That's a wrap
Today's problem I wasn't sure how to tackle at first, but the first meandering idea I had, worked; thankfully.
Basically, we have to split a graph into two subgraphs, so that the two subgraphs are connected to each other by exactly three connections.
I chose to represent my graph the same as two days ago, as a Vec<Vec<usize>>, where graph[n] are the nodes reachable from node n.
The method I picked is relatively simple in concept, I think. We pick any arbitrary node as part of subgraph 1, keeping track of all nodes directly adjacent to it; and then we grow subgraph 1 by the neighbour that adds the fewest new reachable nodes.

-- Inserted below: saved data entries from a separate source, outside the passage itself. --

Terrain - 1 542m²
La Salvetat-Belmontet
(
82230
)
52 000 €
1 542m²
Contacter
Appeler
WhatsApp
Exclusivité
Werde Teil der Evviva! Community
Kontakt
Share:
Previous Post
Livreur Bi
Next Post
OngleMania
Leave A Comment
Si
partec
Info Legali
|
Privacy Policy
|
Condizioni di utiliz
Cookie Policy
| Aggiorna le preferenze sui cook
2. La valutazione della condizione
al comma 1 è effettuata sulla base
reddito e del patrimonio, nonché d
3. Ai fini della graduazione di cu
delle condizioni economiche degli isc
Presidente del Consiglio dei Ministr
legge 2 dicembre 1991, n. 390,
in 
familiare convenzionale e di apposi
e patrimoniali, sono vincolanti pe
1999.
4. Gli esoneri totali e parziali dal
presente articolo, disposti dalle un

I call the subgraph I'm building the "blob" (because it's amorphous and it grows?), and the border, well, "border". We keep growing the blob until the border is size 3.

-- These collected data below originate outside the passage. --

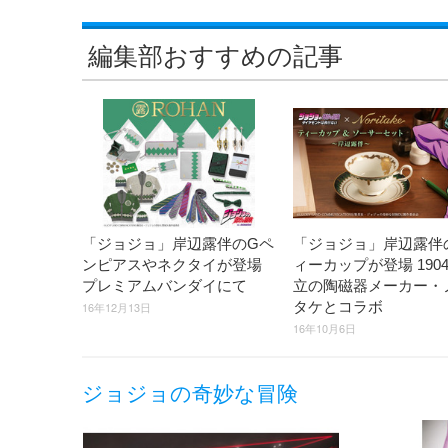
編集部おすすめの記事
「ジョジョ」岸辺露伴のGペ
「ジョジョ」岸辺露伴
ンピアスやネクタイが登場
ィーカップが登場 190
プレミアムバンダイにて
立の陶磁器メーカー・
タケとコラボ
16年12月13日
16年10月6日
ジョジョの奇妙な冒険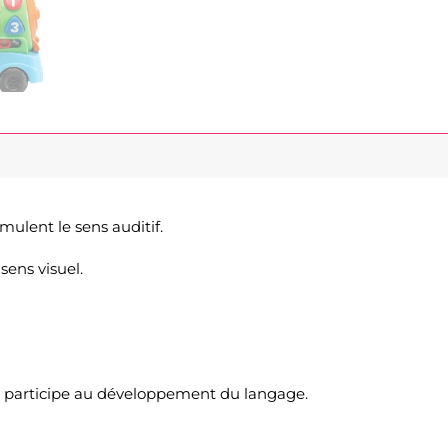
mulent le sens auditif.
sens visuel.
es participe au développement du langage.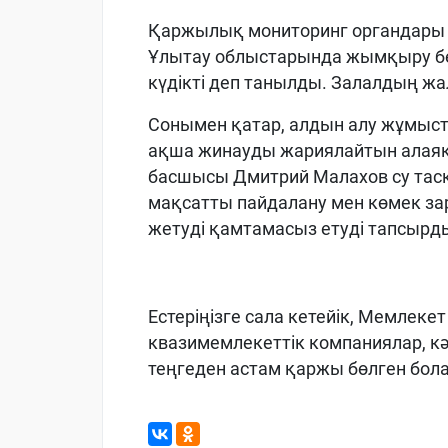
Қаржылық мониторинг органдары 
Ұлытау облыстарында жымқыру бел
күдікті деп танылды. Залалдың жа
Сонымен қатар, алдын алу жұмыст
ақша жинауды жариялайтын алаяқ
басшысы Дмитрий Малахов су тас
мақсатты пайдалану мен көмек за
жетуді қамтамасыз етуді тапсырд
Естеріңізге сала кетейік, Мемлек
квазимемлекеттік компаниялар, кә
теңгеден астам қаржы бөлген бол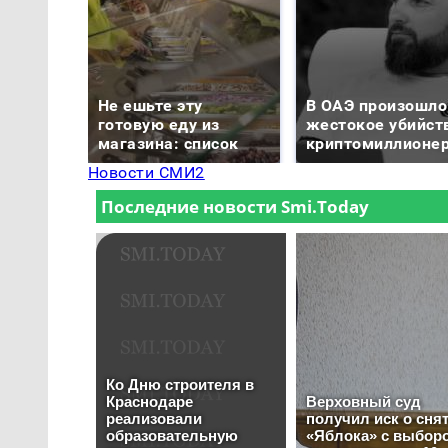
Не ешьте эту
В ОАЭ произошло
готовую еду из
жестокое убийст
магазина: список
криптомиллионе
Новости СМИ2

let g = parse(input).ok_or("no parse")?;
let mut blob = HashSet::from([0]);
let mut border: HashSet<usize> = HashSet::from_iter(g[0].iter().copied());
while border.len() > 3 {
// Find the node that would introduce the least new border nodes.
let item = *border
.iter()
.min_by_key(|&&n| g[n].iter().filter(|conn| !blob.contains(conn)).count())
.ok_or("unreachable")?;
// Move the node from border to blob.
border.remove(&item);
blob.insert(item);
// Add connections outside the blob to the border.

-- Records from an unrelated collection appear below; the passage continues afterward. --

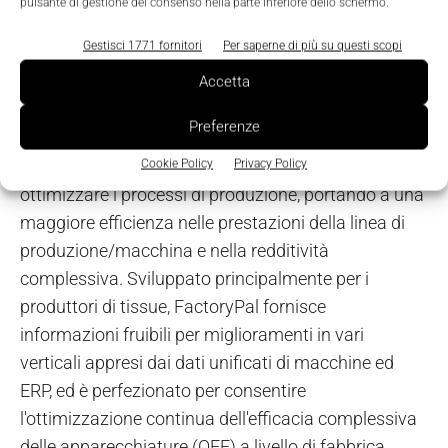
pulsante di gestione del consenso nella parte inferiore dello schermo.
Impresa digitale FactoryPal
Gestisci 1771 fornitori
Per saperne di più su questi scopi
Körber presenta la sua prima i
mpresa digitale
Accetta
FactoryPal al MIAC
. La soluzione Software-as-a-
Preferenze
Service (SaaS) utilizza l'intelligenza artificiale e
l'algoritmo di apprendimento automatico per
Cookie Policy
Privacy Policy
ottimizzare i processi di produzione, portando a una
maggiore efficienza nelle prestazioni della linea di
produzione/macchina e nella redditività
complessiva. Sviluppato principalmente per i
produttori di tissue, FactoryPal fornisce
informazioni fruibili per miglioramenti in vari
verticali appresi dai dati unificati di macchine ed
ERP, ed è perfezionato per consentire
l'ottimizzazione continua dell'efficacia complessiva
delle apparecchiature (OEE) a livello di fabbrica.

for &conn in g[item].iter() {
if !blob.contains(&conn) {
border.insert(conn);
}
}
}
I'm not sure this method is guaranteed to work; didn't exactly prove it, I was just messing around with ideas. But, either way, we end up with blob containing all nodes in subgraph 1, and border containing exactly 3 elements.
Since subgraph 2 is simply all nodes not in subgraph 1, we can find the final result with a quick (g.len() - blob.len()) * blob.len().
Pretty happy to have finished another year, doing each day as it came.
In a few days, I think I'll write a short summary of my thoughts; since this was all a ploy to get used to writing code in Neovim (even though I stopped bringing it up!), I should probably mention how that's going, too!